The Shiite militant group, which enjoys the backing of Iran and Syria, withdrew from the Lebanese cabinet last Wednesday in protest against the ongoing UN-backed investigation, prompting the collapse of the unity government led by Western-backed Prime Minister Saad Hariri, son of the murdered premier.
             
Talks on naming a new premier were postponed earlier on Monday.
             
The pre-trial judge should need six to 10 weeks to confirm the charges, tribunal registrar Herman von Hebel told journalists in The Hague in December.
             
He could also decide to reject the indictment in whole or in part, or ask the prosecutor for additional information.
             
A trial could follow "our to six months" after the confirmation of the charges, according to Von Hebel.
             
The STL's rules allows for a trial to be held "in absentia", meaning without the accused being present, if arrests are impossible.
             
Hezbollah, "Party of God" in Arabic, has warned the group will "cut off the hand" of anyone who tries to arrest any of its members for the Hariri killing, raising fears of renewed Sunni-Shiite sectarian violence, 20 years after the end of a 15-year civil war.
             
The tribunal opened its doors in The Hague in 2009, four years after Hariri's murder triggered a political crisis that caused the withdrawal of Syrian troops after a 29-year presence in Lebanon.
             
Damascus has consistently denied involvement in the killing.

 

Comments (1)

The Changing Face of the Middle East

There is fear that the findings of the investigation of Rafic Hariri's assassinators will cause renewed bloodshed in the Middle East.
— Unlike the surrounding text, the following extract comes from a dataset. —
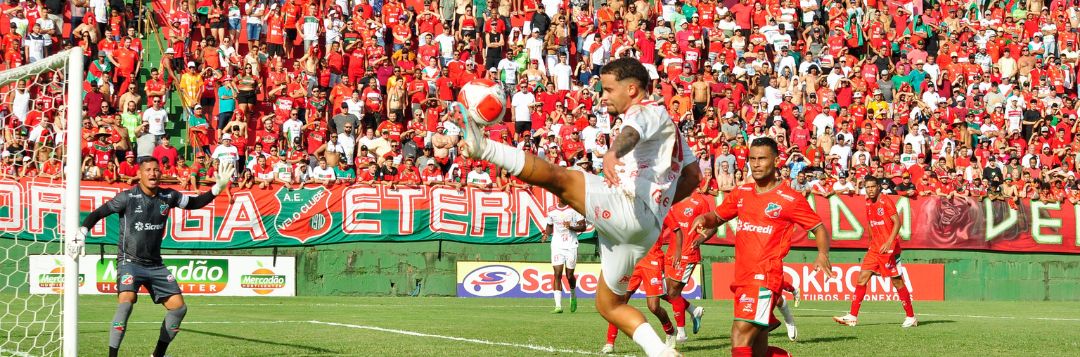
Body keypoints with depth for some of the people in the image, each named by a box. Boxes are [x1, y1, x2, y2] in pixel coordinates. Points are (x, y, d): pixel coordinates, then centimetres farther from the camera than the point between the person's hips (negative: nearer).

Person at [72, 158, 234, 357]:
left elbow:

I doubt it very much but I'm not a fortune teller. The biggest player in the Middle East, the USA, has lost a great deal of power and credibility and no one is paying much attention to it anymore.

President Obama and Secretary of State Hilary Clinton have both been publicly humiliated by Prime Minister Netanyahu who steadfastly refused to stop building settlements in the occupied territories even after they offered him money and weapons.

The USA’s reaction or non-reaction to this humiliation demonstrated to the Middle East that USA has no clothes. Saudi Arabia, America's puppet, was unable to make peace between Prime Minister Hariri and Hezbollah bringing down the American backed Lebanese government.

I think that Turkey (clean hands) will take the place of Saudi Arabia, a new Prime Minister will be appointed and life will go on. As for America, I think even the cowardly EU will discover the truth that American power in the Middle East is non-existent. This can only be good for Lebanon in the long run as America’s pandering to Israel’s every whim has introduced terrorism and created many groups fed up of the USA’s support for authoritarian regimes, lack of freedom of speech and lack of human rights.